● **WORK ORDER**:
Copy each record below exactly, please, and leave its pictures out.

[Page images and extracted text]
+ + + + +
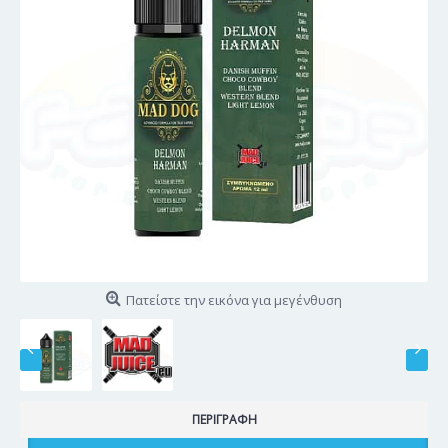
Πατείστε την εικόνα για μεγένθυση
ΠΕΡΙΓΡΑΦΉ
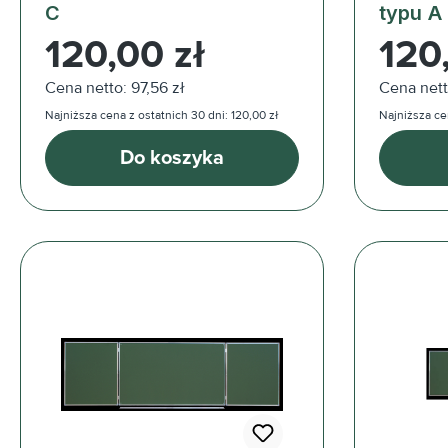
C
typu A
Cena regularna:
Cena reg
120,00 zł
120
Cena netto: 97,56 zł
Cena nett
Najniższa cena z ostatnich 30 dni: 120,00 zł
Najniższa cen
Do koszyka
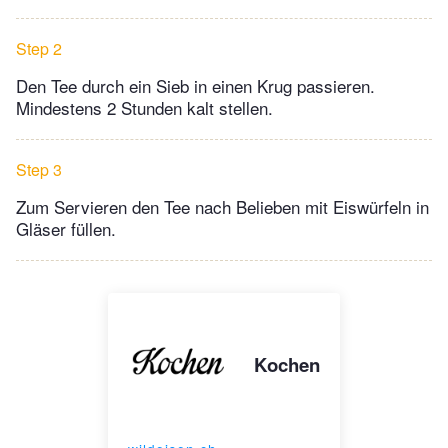
Step 2
Den Tee durch ein Sieb in einen Krug passieren.
Mindestens 2 Stunden kalt stellen.
Step 3
Zum Servieren den Tee nach Belieben mit Eiswürfeln in
Gläser füllen.
Kochen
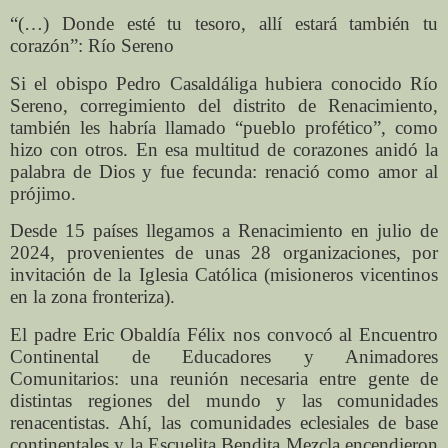
“(…) Donde esté tu tesoro, allí estará también tu
corazón”: Río Sereno
Si el obispo Pedro Casaldáliga hubiera conocido Río
Sereno, corregimiento del distrito de Renacimiento,
también les habría llamado “pueblo profético”, como
hizo con otros. En esa multitud de corazones anidó la
palabra de Dios y fue fecunda: renació como amor al
prójimo.
Desde 15 países llegamos a Renacimiento en julio de
2024, provenientes de unas 28 organizaciones, por
invitación de la Iglesia Católica (misioneros vicentinos
en la zona fronteriza).
El padre Eric Obaldía Félix nos convocó al Encuentro
Continental de Educadores y Animadores
Comunitarios: una reunión necesaria entre gente de
distintas regiones del mundo y las comunidades
renacentistas. Ahí, las comunidades eclesiales de base
continentales y la Escuelita Bendita Mezcla encendieron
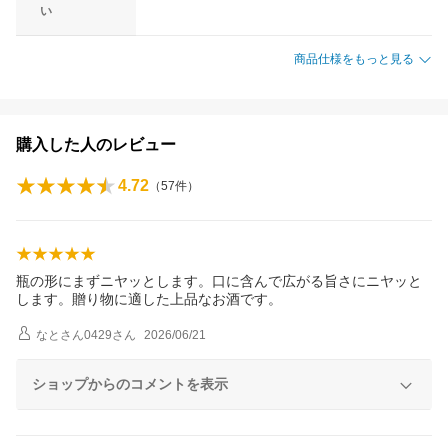
い
商品仕様をもっと見る
購入した人のレビュー
4.72
（
57
件）
瓶の形にまずニヤッとします。口に含んで広がる旨さにニヤッと
します。贈り物に適した上品なお酒です。
なとさん0429
さん
2026/06/21
ショップからのコメントを表示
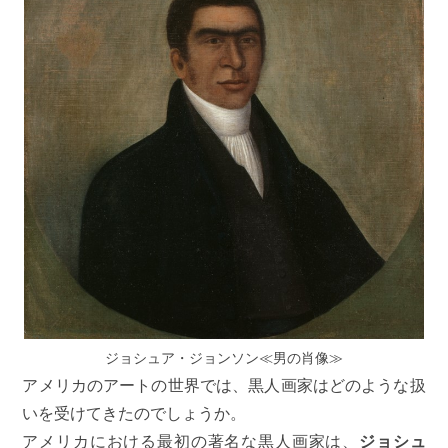
ジョシュア・ジョンソン≪男の肖像≫
アメリカのアートの世界では、黒人画家はどのような扱
いを受けてきたのでしょうか。
アメリカにおける最初の著名な黒人画家は、
ジョシュ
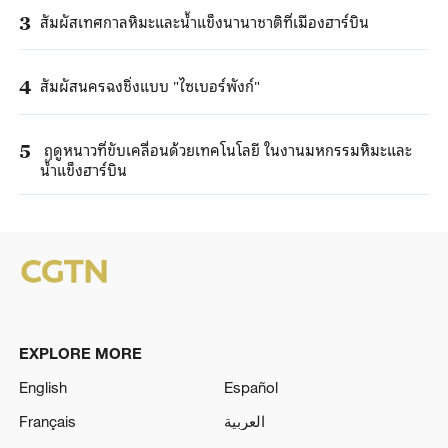
สัมผัสเทศกาลหิมะและน้ำแข็งนานาชาติที่เมืองฮาร์บิน
3
สัมผัสนครฉงชิ่งแบบ "ไซเบอร์พังก์"
4
ฤดูหนาวที่ขับเคลื่อนด้วยเทคโนโลยี ในงานมหกรรมหิมะและ
5
น้ำแข็งฮาร์บิน
EXPLORE MORE
English
Español
Français
العربية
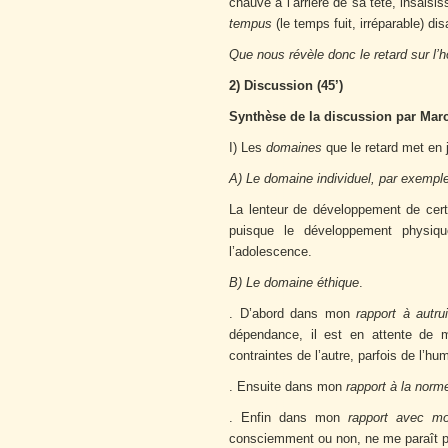
chauve à l’arrière de sa tête, insaisis
tempus
(le temps fuit, irréparable) disa
Que nous révèle donc le retard sur l
2) Discussion (45’)
Synthèse de la discussion par Marc
I) Les
domaines
que le retard met en 
A) Le domaine individuel, par exemple
La lenteur de développement de cert
puisque le développement physiq
l’adolescence.
B) Le
domaine éthique
.
. D’abord dans mon
rapport à autru
dépendance, il est en attente de 
contraintes de l’autre, parfois de l’hum
. Ensuite dans mon
rapport à la norm
. Enfin dans mon
rapport avec 
consciemment ou non, ne me paraît pa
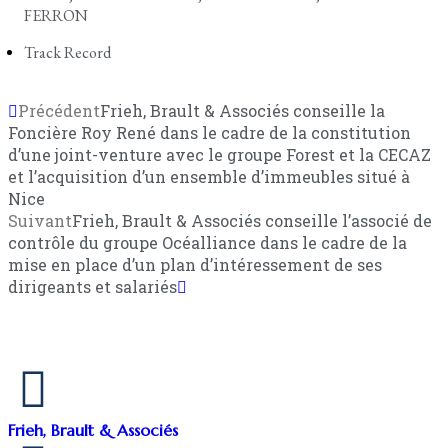
FERRON
Track Record
Précédent
Frieh, Brault & Associés conseille la
Foncière Roy René dans le cadre de la constitution
d’une joint-venture avec le groupe Forest et la CECAZ
et l’acquisition d’un ensemble d’immeubles situé à
Nice
Suivant
Frieh, Brault & Associés conseille l’associé de
contrôle du groupe Océalliance dans le cadre de la
mise en place d’un plan d’intéressement de ses
dirigeants et salariés
Frieh, Brault & Associés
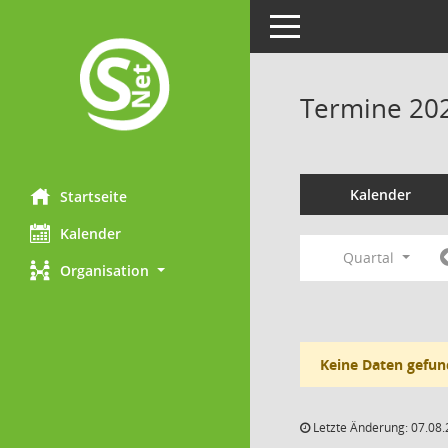
Toggle navigation
Termine 20
Kalender
Startseite
Kalender
Quartal
Organisation
Keine Daten gefun
Letzte Änderung: 07.08.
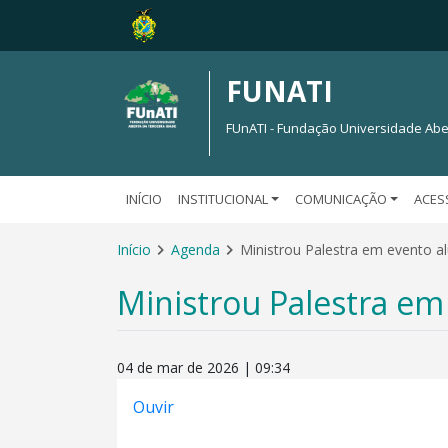
FUNATI
FUnATI - Fundação Universidade Abe
INÍCIO
INSTITUCIONAL
COMUNICAÇÃO
ACES
Início
Agenda
Ministrou Palestra em evento a
Ministrou Palestra em
04 de mar de 2026 | 09:34
Ouvir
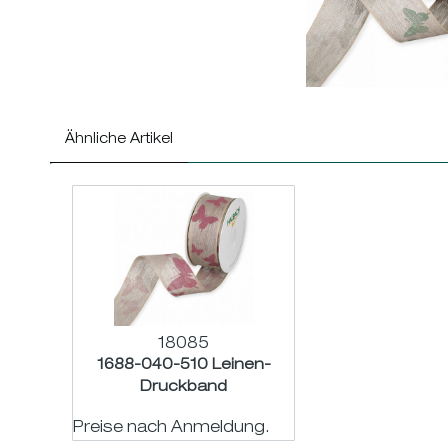
Ähnliche Artikel
18085
1688-040-510 Leinen-
Druckband
''Schmetterling'' natur-rosa
Preise nach Anmeldung.
12m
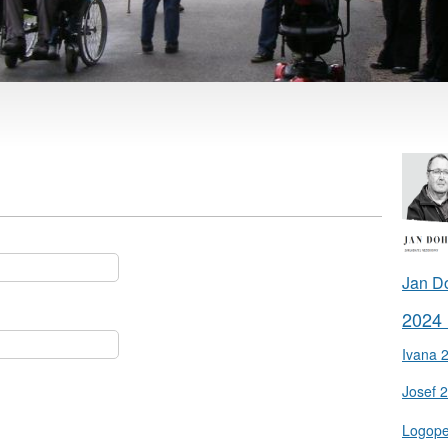
Jan D
2024
Ivana 
Josef 
Logop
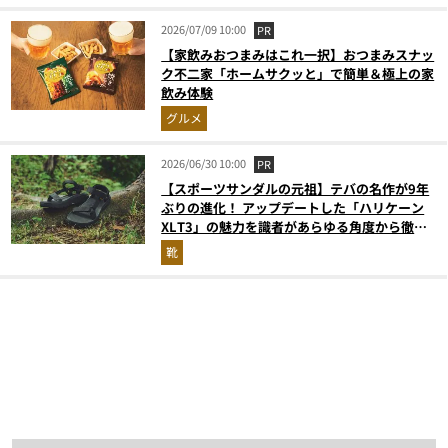
2026/07/09 10:00
PR
【家飲みおつまみはこれ一択】おつまみスナッ
ク不二家「ホームサクッと」で簡単＆極上の家
飲み体験
グルメ
2026/06/30 10:00
PR
【スポーツサンダルの元祖】テバの名作が9年
ぶりの進化！ アップデートした「ハリケーン
XLT3」の魅力を識者があらゆる角度から徹底
解説！
靴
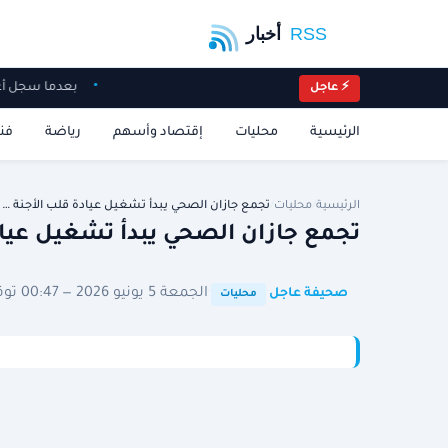
بعدما سجل أ
⚡ عاجل
الرئيسية
محليات
إقتصاد وأسهم
رياضة
فن
الرئيسية
/
محليات
/
تجمع جازان الصحي يبدأ تشغيل عيادة قلب الأجنة …
تجمع جازان الصحي يبدأ تشغيل عيا
·
·
الجمعة 5 يونيو 2026 — 00:47 توقيت الرياض
صحيفة عاجل
محليات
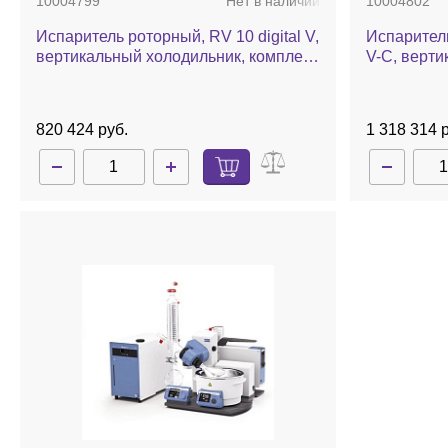
10004799
Нет в наличии
10004802
Испаритель роторный, RV 10 digital V,
Испаритель
вертикальный холодильник, комплект
V-C, верти
стекла, баня, автоматический лифт
комплект с
автоматич
820 424 руб.
1 318 314 р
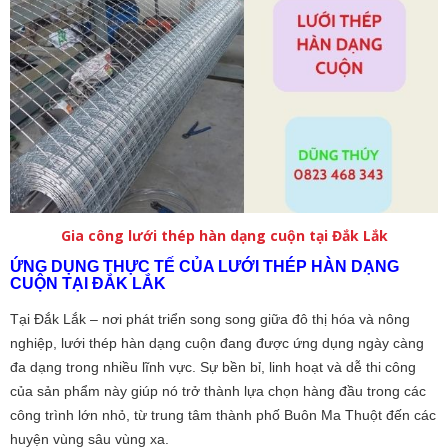
Gia công lưới thép hàn dạng cuộn tại Đắk Lắk
ỨNG DỤNG THỰC TẾ CỦA LƯỚI THÉP HÀN DẠNG
CUỘN TẠI ĐẮK LẮK
Tại Đắk Lắk – nơi phát triển song song giữa đô thị hóa và nông
nghiệp, lưới thép hàn dạng cuộn đang được ứng dụng ngày càng
đa dạng trong nhiều lĩnh vực. Sự bền bỉ, linh hoạt và dễ thi công
của sản phẩm này giúp nó trở thành lựa chọn hàng đầu trong các
công trình lớn nhỏ, từ trung tâm thành phố Buôn Ma Thuột đến các
huyện vùng sâu vùng xa.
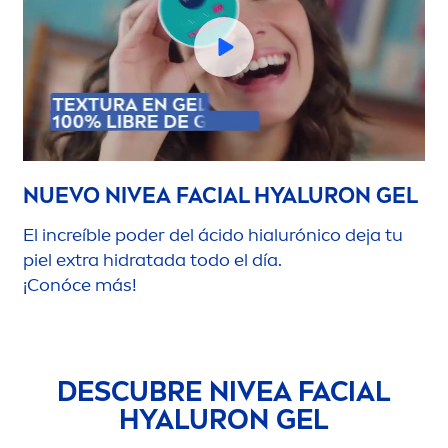
NUEVO
NIVEA
FACIAL
HYALURON
GEL
El increíble poder del ácido hialurónico deja tu
piel extra hidratada todo el día.
¡Conóce más!
DESCUBRE
NIVEA
FACIAL
HYALURON
GEL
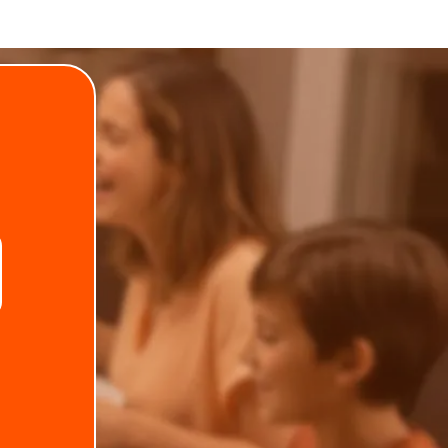
.
Telefone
+ + + + +
● **OUTPUT OF THE TASK**:
Πατείστε την εικόνα για μεγένθυση
ΠΕΡΙΓΡΑΦΉ
C
typu A
Cena regularna:
Cena reg
120,00 zł
120
Cena netto: 97,56 zł
Cena nett
Najniższa cena z ostatnich 30 dni: 120,00 zł
Najniższa cen
Do koszyka
Step 2
Den Tee durch ein Sieb in einen Krug passieren.
Mindestens 2 Stunden kalt stellen.
Step 3
Zum Servieren den Tee nach Belieben mit Eiswürfeln in
Gläser füllen.
Kochen
“(…) Donde esté tu tesoro, allí estará también tu
corazón”: Río Sereno
Si el obispo Pedro Casaldáliga hubiera conocido Río
Sereno, corregimiento del distrito de Renacimiento,
también les habría llamado “pueblo profético”, como
hizo con otros. En esa multitud de corazones anidó la
palabra de Dios y fue fecunda: renació como amor al
prójimo.
Desde 15 países llegamos a Renacimiento en julio de
2024, provenientes de unas 28 organizaciones, por
invitación de la Iglesia Católica (misioneros vicentinos
en la zona fronteriza).
El padre Eric Obaldía Félix nos convocó al Encuentro
Continental de Educadores y Animadores
Comunitarios: una reunión necesaria entre gente de
distintas regiones del mundo y las comunidades
renacentistas. Ahí, las comunidades eclesiales de base
continentales y la Escuelita Bendita Mezcla encendieron
い
商品仕様をもっと見る
購入した人のレビュー
4.72
（
57
件）
瓶の形にまずニヤッとします。口に含んで広がる旨さにニヤッと
します。贈り物に適した上品なお酒です。
なとさん0429
さん
2026/06/21
ショップからのコメントを表示
ジョシュア・ジョンソン≪男の肖像≫
アメリカのアートの世界では、黒人画家はどのような扱
いを受けてきたのでしょうか。
アメリカにおける最初の著名な黒人画家は、
ジョシュ
สัมผัสเทศกาลหิมะและน้ำแข็งนานาชาติที่เมืองฮาร์บิน
3
สัมผัสนครฉงชิ่งแบบ "ไซเบอร์พังก์"
4
ฤดูหนาวที่ขับเคลื่อนด้วยเทคโนโลยี ในงานมหกรรมหิมะและ
5
น้ำแข็งฮาร์บิน
EXPLORE MORE
English
Español
Français
العربية
chauve à l’arrière de sa tête, insaisis
tempus
(le temps fuit, irréparable) disa
Que nous révèle donc le retard sur l
2) Discussion (45’)
Synthèse de la discussion par Marc
I) Les
domaines
que le retard met en 
A) Le domaine individuel, par exemple
La lenteur de développement de cert
puisque le développement physiq
l’adolescence.
B) Le
domaine éthique
.
. D’abord dans mon
rapport à autru
dépendance, il est en attente de 
contraintes de l’autre, parfois de l’hum
. Ensuite dans mon
rapport à la norm
. Enfin dans mon
rapport avec 
consciemment ou non, ne me paraît pa
FERRON
Track Record
Précédent
Frieh, Brault & Associés conseille la
Foncière Roy René dans le cadre de la constitution
d’une joint-venture avec le groupe Forest et la CECAZ
et l’acquisition d’un ensemble d’immeubles situé à
Nice
Suivant
Frieh, Brault & Associés conseille l’associé de
contrôle du groupe Océalliance dans le cadre de la
mise en place d’un plan d’intéressement de ses
dirigeants et salariés
Frieh, Brault & Associés
Toggle navigation
Termine 20
Kalender
Startseite
Kalender
Quartal
Organisation
Keine Daten gefun
Letzte Änderung: 07.08.
FUNATI
FUnATI - Fundação Universidade Abe
INÍCIO
INSTITUCIONAL
COMUNICAÇÃO
ACES
Início
Agenda
Ministrou Palestra em evento a
Ministrou Palestra em
04 de mar de 2026 | 09:34
Ouvir
Ähnliche Artikel
18085
1688-040-510 Leinen-
Druckband
''Schmetterling'' natur-rosa
Preise nach Anmeldung.
12m
Jan D
2024
Ivana 
Josef 
Logop
2026/07/09 10:00
PR
【家飲みおつまみはこれ一択】おつまみスナッ
ク不二家「ホームサクッと」で簡単＆極上の家
飲み体験
グルメ
2026/06/30 10:00
PR
【スポーツサンダルの元祖】テバの名作が9年
ぶりの進化！ アップデートした「ハリケーン
XLT3」の魅力を識者があらゆる角度から徹底
解説！
靴
بعدما سجل أ
⚡ عاجل
الرئيسية
محليات
إقتصاد وأسهم
رياضة
فن
الرئيسية
/
محليات
/
تجمع جازان الصحي يبدأ تشغيل عيادة قلب الأجنة …
تجمع جازان الصحي يبدأ تشغيل عيا
·
·
الجمعة 5 يونيو 2026 — 00:47 توقيت الرياض
صحيفة عاجل
محليات
10004799
Нет в наличии
10004802
Испаритель роторный, RV 10 digital V,
Испаритель
вертикальный холодильник, комплект
V-C, верти
стекла, баня, автоматический лифт
комплект с
автоматич
820 424 руб.
1 318 314 р
Gia công lưới thép hàn dạng cuộn tại Đắk Lắk
ỨNG DỤNG THỰC TẾ CỦA LƯỚI THÉP HÀN DẠNG
CUỘN TẠI ĐẮK LẮK
Tại Đắk Lắk – nơi phát triển song song giữa đô thị hóa và nông
nghiệp, lưới thép hàn dạng cuộn đang được ứng dụng ngày càng
đa dạng trong nhiều lĩnh vực. Sự bền bỉ, linh hoạt và dễ thi công
của sản phẩm này giúp nó trở thành lựa chọn hàng đầu trong các
công trình lớn nhỏ, từ trung tâm thành phố Buôn Ma Thuột đến các
huyện vùng sâu vùng xa.
NUEVO
NIVEA
FACIAL
HYALURON
GEL
El increíble poder del ácido hialurónico deja tu
piel extra hidratada todo el día.
¡Conóce más!
DESCUBRE
NIVEA
FACIAL
HYALURON
GEL
.
Telefone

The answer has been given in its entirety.